主の働きのために、物質的な支出によって、私たちの霊的な祝福が償わせられて手に余るとのことです。つまり、物質の支出は、私たちの霊的な黒字につながることです。これが神の経済学です。
実は、ピリピ教会の惜しまない贈り物は、そのままピリピ教会にとって、霊的な祝福になるのだと、パウロは言っています。「私は贈り物を求めているのではありません。私のほしいのは、あなたがたの収支を償わせて余りある霊的祝福なのです。」(ピリピ4:17)。この箇所から、神の御手にある霊的な帳簿が見えるのです。神の帳簿の計上方法は私たち普段のやり方とはかなり違います。私たちは家計簿をつけることがあると思いますが、家計簿を通して、家計の状況を分かりやすく把握することができます。支出が多いと余裕がなくなり、支出をうまく抑えれば貯金が増えます。しかし、神の御手にある霊的な帳簿の計上方法はそれと真逆です。主の働きのために、物質的な支出によって、私たちの霊的な祝福が償わせられて手に余るとのことです。つまり、物質の支出は、私たちの霊的な黒字につながることです。これが神の経済学です。つまり、尊い物質的な犠牲は、豊かな霊的祝福をもたらすことになるとのことです。それが私たちの実として霊的な帳簿に計上されるのです。ですから、パウロの喜びは、自分の必要が満たされたことにあったのではなく、ピリピ教会が神様から余りある霊的な祝福を受けることにあったことがわかります。
おそらく、私たちは自分の霊的帳簿に結ぶ実がたくさん計上されることを願っていると思います。そうであれば、私たちは自ら進んで、自分の力に応じて、世界宣教に関わるべきではないでしょうか。思えば、私たち一人一人が世界宣教の恩恵を受けたのです。世界宣教によって霊的なものを頂いたのですから、物質的な奉仕をもって、その収支を償わせる義務があります。本来は、私たちの持ち物はすべて、神様から与えられたものですから、神様の働きのために使うべきです。それは当然のことであるにもかかわらず、神様は私たちに豊かに祝福してくださるのです。これこそ恵みではないでしょうか。

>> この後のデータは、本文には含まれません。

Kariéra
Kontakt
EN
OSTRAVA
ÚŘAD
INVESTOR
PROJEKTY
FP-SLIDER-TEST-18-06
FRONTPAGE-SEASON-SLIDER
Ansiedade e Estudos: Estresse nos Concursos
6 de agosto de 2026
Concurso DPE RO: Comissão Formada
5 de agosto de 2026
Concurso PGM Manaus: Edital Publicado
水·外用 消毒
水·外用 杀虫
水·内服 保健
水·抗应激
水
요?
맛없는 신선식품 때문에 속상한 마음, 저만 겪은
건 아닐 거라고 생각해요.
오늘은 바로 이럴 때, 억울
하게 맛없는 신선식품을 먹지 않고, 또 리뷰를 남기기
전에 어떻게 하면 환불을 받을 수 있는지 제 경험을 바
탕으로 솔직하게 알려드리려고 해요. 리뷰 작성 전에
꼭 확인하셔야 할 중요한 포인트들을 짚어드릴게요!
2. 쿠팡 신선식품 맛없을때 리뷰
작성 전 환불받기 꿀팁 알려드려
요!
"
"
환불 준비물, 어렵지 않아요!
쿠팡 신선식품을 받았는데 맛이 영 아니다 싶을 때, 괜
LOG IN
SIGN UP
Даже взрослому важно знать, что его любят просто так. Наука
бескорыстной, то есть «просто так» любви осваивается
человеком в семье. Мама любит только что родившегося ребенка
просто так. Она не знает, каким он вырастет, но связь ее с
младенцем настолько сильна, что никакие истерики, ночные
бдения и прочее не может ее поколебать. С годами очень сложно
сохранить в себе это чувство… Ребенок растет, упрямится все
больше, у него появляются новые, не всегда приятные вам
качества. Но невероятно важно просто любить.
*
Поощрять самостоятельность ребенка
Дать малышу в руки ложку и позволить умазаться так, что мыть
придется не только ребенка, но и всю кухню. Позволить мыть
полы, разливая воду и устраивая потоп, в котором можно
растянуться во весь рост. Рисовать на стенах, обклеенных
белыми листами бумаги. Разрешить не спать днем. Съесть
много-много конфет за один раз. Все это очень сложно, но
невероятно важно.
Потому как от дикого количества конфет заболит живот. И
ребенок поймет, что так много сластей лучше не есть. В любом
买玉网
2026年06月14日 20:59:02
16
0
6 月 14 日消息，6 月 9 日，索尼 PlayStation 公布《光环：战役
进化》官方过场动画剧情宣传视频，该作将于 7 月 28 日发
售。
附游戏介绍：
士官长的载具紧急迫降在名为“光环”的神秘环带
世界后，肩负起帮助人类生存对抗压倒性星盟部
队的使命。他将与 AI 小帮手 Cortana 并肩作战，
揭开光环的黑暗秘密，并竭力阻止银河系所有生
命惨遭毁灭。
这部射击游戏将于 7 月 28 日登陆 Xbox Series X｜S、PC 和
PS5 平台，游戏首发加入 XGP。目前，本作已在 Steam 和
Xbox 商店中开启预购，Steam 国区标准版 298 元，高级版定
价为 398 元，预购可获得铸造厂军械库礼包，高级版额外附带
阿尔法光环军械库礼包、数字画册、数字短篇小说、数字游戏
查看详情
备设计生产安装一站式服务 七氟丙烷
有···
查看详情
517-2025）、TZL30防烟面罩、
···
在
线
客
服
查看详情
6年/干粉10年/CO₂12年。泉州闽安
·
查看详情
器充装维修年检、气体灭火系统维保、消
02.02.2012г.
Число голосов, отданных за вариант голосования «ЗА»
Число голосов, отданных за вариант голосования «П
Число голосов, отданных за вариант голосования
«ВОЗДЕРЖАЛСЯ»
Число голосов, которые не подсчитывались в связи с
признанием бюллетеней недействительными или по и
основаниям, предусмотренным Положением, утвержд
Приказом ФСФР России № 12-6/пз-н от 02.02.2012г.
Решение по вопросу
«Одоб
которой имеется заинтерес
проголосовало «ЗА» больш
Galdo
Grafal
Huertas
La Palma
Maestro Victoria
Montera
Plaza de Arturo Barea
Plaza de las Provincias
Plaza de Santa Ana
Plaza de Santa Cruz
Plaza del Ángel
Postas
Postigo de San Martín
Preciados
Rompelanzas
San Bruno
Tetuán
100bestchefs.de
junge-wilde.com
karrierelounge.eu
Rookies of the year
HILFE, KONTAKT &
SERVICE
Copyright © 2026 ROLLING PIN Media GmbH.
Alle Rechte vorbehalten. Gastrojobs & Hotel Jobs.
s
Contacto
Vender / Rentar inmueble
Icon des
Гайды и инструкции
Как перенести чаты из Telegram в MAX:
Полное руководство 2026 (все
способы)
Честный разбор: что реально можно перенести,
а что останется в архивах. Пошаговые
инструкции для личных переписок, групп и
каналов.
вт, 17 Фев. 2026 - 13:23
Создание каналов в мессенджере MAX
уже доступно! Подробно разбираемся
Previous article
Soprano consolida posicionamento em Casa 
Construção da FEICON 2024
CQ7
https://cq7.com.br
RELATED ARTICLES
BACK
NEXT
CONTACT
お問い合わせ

パウロは、ピリピ教会の贈り物を神様への礼拝行為だとして、このように言っています。「私は、すべての物を受けて、満ちあふれています。エパフロデトからあなたがたの贈り物を受けたので、満ち足りています。それは香ばしいかおりであって、神が喜んで受けてくださる供え物です。」(ピリピ4:18)。このように、私たちの尊い祈りが神様の御前に届くのと同じように、私たちの世界宣教のための尊いささげものも、香ばしい香りの供え物として、天にある神様の御座にまで届いて、神様が喜んで受け入れられるのです。